AIM OF THE EXERCISE: The listing needs restating word for word.

DATA RECORDS:
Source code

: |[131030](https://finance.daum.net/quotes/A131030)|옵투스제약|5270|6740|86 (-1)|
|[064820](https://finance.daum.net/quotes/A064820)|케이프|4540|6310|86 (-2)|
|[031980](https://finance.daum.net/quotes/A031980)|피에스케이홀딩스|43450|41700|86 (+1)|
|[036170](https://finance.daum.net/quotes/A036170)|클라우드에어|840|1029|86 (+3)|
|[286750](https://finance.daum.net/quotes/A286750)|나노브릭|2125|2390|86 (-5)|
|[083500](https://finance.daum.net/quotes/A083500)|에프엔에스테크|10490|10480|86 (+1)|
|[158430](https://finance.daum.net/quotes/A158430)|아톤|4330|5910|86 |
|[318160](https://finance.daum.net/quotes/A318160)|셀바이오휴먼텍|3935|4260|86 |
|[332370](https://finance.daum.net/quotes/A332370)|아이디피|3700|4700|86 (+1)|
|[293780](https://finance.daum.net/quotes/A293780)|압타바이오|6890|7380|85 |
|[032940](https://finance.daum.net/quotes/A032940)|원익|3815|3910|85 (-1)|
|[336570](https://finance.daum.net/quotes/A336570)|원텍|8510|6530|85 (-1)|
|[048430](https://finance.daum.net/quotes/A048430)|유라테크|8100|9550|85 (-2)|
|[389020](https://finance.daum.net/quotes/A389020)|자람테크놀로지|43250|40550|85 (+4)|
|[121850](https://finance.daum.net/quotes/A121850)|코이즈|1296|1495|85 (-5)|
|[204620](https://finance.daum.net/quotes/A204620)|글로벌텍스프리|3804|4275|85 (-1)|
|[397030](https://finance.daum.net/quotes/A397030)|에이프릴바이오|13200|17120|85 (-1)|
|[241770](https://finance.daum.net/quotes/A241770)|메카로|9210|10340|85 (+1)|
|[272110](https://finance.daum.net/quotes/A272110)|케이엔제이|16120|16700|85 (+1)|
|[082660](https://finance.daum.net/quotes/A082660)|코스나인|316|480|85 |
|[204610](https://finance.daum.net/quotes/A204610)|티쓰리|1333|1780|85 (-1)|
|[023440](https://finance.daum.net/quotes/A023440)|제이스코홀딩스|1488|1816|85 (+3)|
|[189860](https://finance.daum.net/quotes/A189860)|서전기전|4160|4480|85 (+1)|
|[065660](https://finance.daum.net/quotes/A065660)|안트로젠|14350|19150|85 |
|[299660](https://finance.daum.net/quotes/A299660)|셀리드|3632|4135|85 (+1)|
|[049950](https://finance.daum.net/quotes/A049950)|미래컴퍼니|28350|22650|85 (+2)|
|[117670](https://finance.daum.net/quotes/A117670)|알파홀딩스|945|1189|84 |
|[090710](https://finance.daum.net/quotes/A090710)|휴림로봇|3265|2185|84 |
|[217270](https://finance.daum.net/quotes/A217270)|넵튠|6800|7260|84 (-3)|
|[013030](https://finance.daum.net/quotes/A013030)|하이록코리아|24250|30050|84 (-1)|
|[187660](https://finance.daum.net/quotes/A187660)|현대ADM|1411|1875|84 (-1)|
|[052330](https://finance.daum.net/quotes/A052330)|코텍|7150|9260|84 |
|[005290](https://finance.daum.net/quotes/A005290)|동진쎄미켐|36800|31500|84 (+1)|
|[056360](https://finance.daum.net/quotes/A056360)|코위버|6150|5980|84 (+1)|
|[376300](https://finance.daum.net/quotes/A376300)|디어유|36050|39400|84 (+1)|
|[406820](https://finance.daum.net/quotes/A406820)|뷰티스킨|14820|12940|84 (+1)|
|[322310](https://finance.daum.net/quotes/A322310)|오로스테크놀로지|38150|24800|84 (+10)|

YOUR SOLUTION:
Source code

: |[131030](https://finance.daum.net/quotes/A131030)|옵투스제약|5270|6740|86 (-1)|
|[064820](https://finance.daum.net/quotes/A064820)|케이프|4540|6310|86 (-2)|
|[031980](https://finance.daum.net/quotes/A031980)|피에스케이홀딩스|43450|41700|86 (+1)|
|[036170](https://finance.daum.net/quotes/A036170)|클라우드에어|840|1029|86 (+3)|
|[286750](https://finance.daum.net/quotes/A286750)|나노브릭|2125|2390|86 (-5)|
|[083500](https://finance.daum.net/quotes/A083500)|에프엔에스테크|10490|10480|86 (+1)|
|[158430](https://finance.daum.net/quotes/A158430)|아톤|4330|5910|86 |
|[318160](https://finance.daum.net/quotes/A318160)|셀바이오휴먼텍|3935|4260|86 |
|[332370](https://finance.daum.net/quotes/A332370)|아이디피|3700|4700|86 (+1)|
|[293780](https://finance.daum.net/quotes/A293780)|압타바이오|6890|7380|85 |
|[032940](https://finance.daum.net/quotes/A032940)|원익|3815|3910|85 (-1)|
|[336570](https://finance.daum.net/quotes/A336570)|원텍|8510|6530|85 (-1)|
|[048430](https://finance.daum.net/quotes/A048430)|유라테크|8100|9550|85 (-2)|
|[389020](https://finance.daum.net/quotes/A389020)|자람테크놀로지|43250|40550|85 (+4)|
|[121850](https://finance.daum.net/quotes/A121850)|코이즈|1296|1495|85 (-5)|
|[204620](https://finance.daum.net/quotes/A204620)|글로벌텍스프리|3804|4275|85 (-1)|
|[397030](https://finance.daum.net/quotes/A397030)|에이프릴바이오|13200|17120|85 (-1)|
|[241770](https://finance.daum.net/quotes/A241770)|메카로|9210|10340|85 (+1)|
|[272110](https://finance.daum.net/quotes/A272110)|케이엔제이|16120|16700|85 (+1)|
|[082660](https://finance.daum.net/quotes/A082660)|코스나인|316|480|85 |
|[204610](https://finance.daum.net/quotes/A204610)|티쓰리|1333|1780|85 (-1)|
|[023440](https://finance.daum.net/quotes/A023440)|제이스코홀딩스|1488|1816|85 (+3)|
|[189860](https://finance.daum.net/quotes/A189860)|서전기전|4160|4480|85 (+1)|
|[065660](https://finance.daum.net/quotes/A065660)|안트로젠|14350|19150|85 |
|[299660](https://finance.daum.net/quotes/A299660)|셀리드|3632|4135|85 (+1)|
|[049950](https://finance.daum.net/quotes/A049950)|미래컴퍼니|28350|22650|85 (+2)|
|[117670](https://finance.daum.net/quotes/A117670)|알파홀딩스|945|1189|84 |
|[090710](https://finance.daum.net/quotes/A090710)|휴림로봇|3265|2185|84 |
|[217270](https://finance.daum.net/quotes/A217270)|넵튠|6800|7260|84 (-3)|
|[013030](https://finance.daum.net/quotes/A013030)|하이록코리아|24250|30050|84 (-1)|
|[187660](https://finance.daum.net/quotes/A187660)|현대ADM|1411|1875|84 (-1)|
|[052330](https://finance.daum.net/quotes/A052330)|코텍|7150|9260|84 |
|[005290](https://finance.daum.net/quotes/A005290)|동진쎄미켐|36800|31500|84 (+1)|
|[056360](https://finance.daum.net/quotes/A056360)|코위버|6150|5980|84 (+1)|
|[376300](https://finance.daum.net/quotes/A376300)|디어유|36050|39400|84 (+1)|
|[406820](https://finance.daum.net/quotes/A406820)|뷰티스킨|14820|12940|84 (+1)|
|[322310](https://finance.daum.net/quotes/A322310)|오로스테크놀로지|38150|24800|84 (+10)|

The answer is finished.